When I was visiting a friend while living in Japan we went to a Nissan dealership. They had this cool poster of a GTR hanging on the wall. It was about 4ft x 3ft, so pretty huge. I asked the manager whom I was speaking with if I could purchase a copy and he said "one moment". I thought he was getting me a copy but he grabbed a knife, cut the thing down, and handed it to me for free. I carried that roll through the air port and now have it framed on my wall. Ive searched for a copy forever and it turns out its the same picture shown above on the magazine back of the gold city skyline with the guy standing next to his silver GTR.

DSport is hands down the best mag in the states.


That's an awesome story, and the perfect souvenir to remember it by!


I use to buy Japanese car magazines in London and Paris but they were always wrapped in clear film. Making difficult to know exactly what you were buying. Is that not the case in Japan?

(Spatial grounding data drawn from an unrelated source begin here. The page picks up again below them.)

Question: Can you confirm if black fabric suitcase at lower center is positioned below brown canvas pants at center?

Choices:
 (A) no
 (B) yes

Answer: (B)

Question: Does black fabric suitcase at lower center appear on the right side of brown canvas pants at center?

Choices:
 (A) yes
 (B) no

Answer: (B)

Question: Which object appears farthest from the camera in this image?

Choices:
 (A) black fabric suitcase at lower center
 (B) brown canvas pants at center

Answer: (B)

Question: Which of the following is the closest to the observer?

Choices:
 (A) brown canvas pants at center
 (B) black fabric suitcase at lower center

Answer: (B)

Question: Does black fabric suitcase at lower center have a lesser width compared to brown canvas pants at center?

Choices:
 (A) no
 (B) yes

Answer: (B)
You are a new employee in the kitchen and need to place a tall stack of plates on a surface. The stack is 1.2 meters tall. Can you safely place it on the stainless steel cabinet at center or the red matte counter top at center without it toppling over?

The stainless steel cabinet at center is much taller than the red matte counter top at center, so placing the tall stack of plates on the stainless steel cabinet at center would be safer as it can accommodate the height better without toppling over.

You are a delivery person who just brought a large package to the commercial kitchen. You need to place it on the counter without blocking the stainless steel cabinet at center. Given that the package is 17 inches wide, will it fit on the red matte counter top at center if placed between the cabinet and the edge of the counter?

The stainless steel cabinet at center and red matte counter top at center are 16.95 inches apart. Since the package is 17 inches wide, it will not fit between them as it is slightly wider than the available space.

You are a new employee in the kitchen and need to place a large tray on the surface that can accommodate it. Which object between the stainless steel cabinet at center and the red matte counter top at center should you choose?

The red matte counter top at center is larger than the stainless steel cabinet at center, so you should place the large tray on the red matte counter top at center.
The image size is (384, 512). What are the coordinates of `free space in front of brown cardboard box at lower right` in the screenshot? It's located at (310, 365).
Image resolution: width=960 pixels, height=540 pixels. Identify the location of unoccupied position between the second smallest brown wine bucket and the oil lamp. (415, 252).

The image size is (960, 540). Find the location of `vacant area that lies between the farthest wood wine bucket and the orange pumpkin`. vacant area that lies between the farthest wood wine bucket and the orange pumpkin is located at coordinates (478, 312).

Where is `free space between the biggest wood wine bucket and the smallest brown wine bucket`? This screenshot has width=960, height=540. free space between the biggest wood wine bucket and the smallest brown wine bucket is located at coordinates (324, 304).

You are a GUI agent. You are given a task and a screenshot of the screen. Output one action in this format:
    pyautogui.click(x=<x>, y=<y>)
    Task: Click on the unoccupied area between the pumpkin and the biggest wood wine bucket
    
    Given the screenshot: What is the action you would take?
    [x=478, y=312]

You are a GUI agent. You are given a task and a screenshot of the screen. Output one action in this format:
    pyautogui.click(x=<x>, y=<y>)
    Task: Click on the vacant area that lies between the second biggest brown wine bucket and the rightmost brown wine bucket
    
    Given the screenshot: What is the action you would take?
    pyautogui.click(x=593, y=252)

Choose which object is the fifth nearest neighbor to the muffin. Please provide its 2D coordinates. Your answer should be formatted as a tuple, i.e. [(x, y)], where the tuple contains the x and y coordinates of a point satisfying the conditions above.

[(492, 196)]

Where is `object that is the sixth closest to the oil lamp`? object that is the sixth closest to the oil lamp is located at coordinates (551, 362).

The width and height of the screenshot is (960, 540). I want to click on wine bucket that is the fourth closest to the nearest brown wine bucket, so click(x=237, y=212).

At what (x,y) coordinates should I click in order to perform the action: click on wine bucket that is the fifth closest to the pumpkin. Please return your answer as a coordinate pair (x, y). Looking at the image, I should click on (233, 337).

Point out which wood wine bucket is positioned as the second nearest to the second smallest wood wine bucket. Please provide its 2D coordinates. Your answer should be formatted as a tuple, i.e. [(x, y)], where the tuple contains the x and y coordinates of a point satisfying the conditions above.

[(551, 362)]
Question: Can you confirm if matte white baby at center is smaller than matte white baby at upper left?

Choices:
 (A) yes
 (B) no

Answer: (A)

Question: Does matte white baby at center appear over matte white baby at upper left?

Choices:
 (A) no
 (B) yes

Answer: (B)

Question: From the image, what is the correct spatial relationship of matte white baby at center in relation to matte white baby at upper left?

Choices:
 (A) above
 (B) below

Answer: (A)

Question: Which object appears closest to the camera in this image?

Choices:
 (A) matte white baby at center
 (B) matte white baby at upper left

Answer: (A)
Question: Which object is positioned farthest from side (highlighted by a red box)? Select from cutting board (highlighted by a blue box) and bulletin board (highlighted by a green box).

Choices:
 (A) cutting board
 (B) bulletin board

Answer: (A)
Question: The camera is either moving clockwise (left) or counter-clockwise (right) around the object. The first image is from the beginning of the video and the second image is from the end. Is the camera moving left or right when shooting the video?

Also can you give us the address of the T-site shop please?


They are very rarely wrapped (unless you're in a university district, they hate the students clogging up the stores haha). The address is:
150-003317-5 Sarugakucho, Shibuya-ku, Tokyo

Christopher Rodriguez

No one has mentioned Sport Compact Car? I have numerous old issues, i loved that mag. I still have where they tested Paul Walker's R34 around the 2Fast 2Furious days and they broke it lol.


I remember when I found out Sport Compact Car Magazine would be folding. I felt like a longtime friend had died. They were really the first magazine I remember seeing as an impressionable youth that put performance and function over form, style, and the story. I continue to follow Mike Kojima's no-nonsense engineering first pieces over at, but its just not the same without the glossy magazine in my hands as I hurry back to read it after retrieving it from the mailbox.


Performance VW magazine. Definitely grew my love for stripped to the shell race-style VWs. And VWMotorsports shifters!